Sums all the numbers in the RDD.

Apache Spark

accum = spark.sparkContext.accumulator(0)
rdd.foreach(lambda x: accum.add(x))
print(accum.value)

Counts how many even numbers are in the RDD.

Apache Spark

accum = spark.sparkContext.accumulator(0)
rdd.filter(lambda x: x % 2 == 0).foreach(lambda x: accum.add(1))
print(accum.value)

Sample Program

This program counts how many times the word 'error' appears in the data using an accumulator.

Apache Spark

from pyspark.sql import SparkSession

spark = SparkSession.builder.appName('AccumulatorExample').getOrCreate()

# Create an accumulator starting at 0
error_count = spark.sparkContext.accumulator(0)

# Sample data with some 'error' strings
data = ['ok', 'error', 'ok', 'error', 'error', 'ok']
rdd = spark.sparkContext.parallelize(data)

# Increase accumulator for each 'error'
rdd.foreach(lambda x: error_count.add(1) if x == 'error' else None)

print(f"Number of errors: {error_count.value}")

spark.stop()

OutputSuccess

Important Notes

Accumulators only update correctly inside actions like foreach, not transformations.

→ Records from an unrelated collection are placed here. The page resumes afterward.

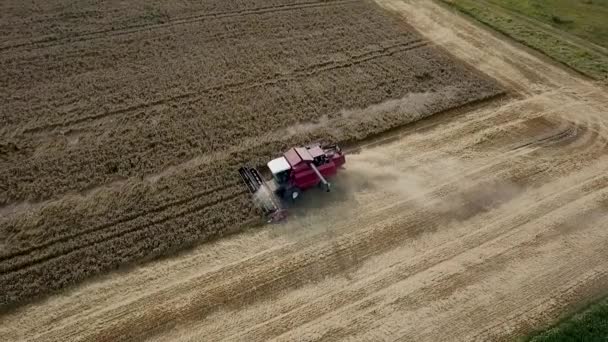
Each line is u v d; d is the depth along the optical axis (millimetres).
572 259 21547
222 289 19734
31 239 20875
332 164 23703
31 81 29078
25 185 23125
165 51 32188
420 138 27484
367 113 28625
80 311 18734
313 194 23844
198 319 18734
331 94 29719
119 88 29078
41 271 19750
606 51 35344
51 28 33469
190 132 26547
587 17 39469
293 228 22234
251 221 22234
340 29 35781
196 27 34688
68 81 29297
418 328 18781
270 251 21250
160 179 23859
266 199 22688
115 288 19531
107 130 26344
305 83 30422
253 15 36469
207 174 24297
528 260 21422
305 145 26047
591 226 23062
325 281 20281
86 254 20469
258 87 29844
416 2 40219
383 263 21062
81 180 23609
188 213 22422
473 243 22062
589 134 28312
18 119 26594
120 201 22703
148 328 18344
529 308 19594
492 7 40188
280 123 27422
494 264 21188
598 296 20156
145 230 21516
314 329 18609
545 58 34438
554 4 41219
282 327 18625
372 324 18859
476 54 34469
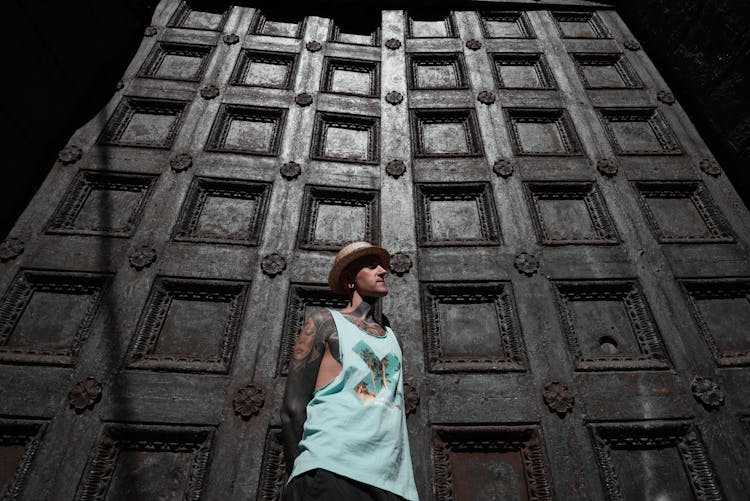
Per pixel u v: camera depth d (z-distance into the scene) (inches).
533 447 65.2
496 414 67.4
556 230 89.9
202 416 64.5
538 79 121.0
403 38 129.2
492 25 136.3
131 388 65.9
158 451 62.9
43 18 92.4
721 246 87.2
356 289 60.5
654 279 82.5
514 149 102.4
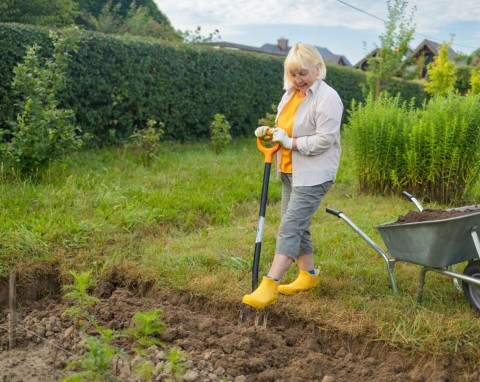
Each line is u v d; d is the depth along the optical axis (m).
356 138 8.11
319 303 4.12
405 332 3.59
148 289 4.54
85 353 3.43
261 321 4.02
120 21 18.16
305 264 4.34
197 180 8.11
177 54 12.03
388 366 3.42
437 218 3.96
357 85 18.42
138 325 3.71
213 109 13.27
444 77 16.89
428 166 7.68
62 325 3.91
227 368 3.38
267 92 14.91
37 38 9.24
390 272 4.29
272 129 4.01
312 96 3.96
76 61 9.90
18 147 7.22
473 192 8.09
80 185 7.14
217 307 4.21
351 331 3.71
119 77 10.70
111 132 10.62
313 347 3.70
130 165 8.95
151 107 11.59
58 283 4.65
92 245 5.19
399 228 3.90
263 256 5.08
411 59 16.52
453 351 3.41
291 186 4.20
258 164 9.74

Accumulator values are only reliable after the action completes.

They are write-only in tasks and readable only on the driver program.

Summary

Accumulator variables help count or sum values across many computers.

Create them with sparkContext.accumulator() and update inside actions.

Use them to track progress, errors, or statistics during Spark jobs.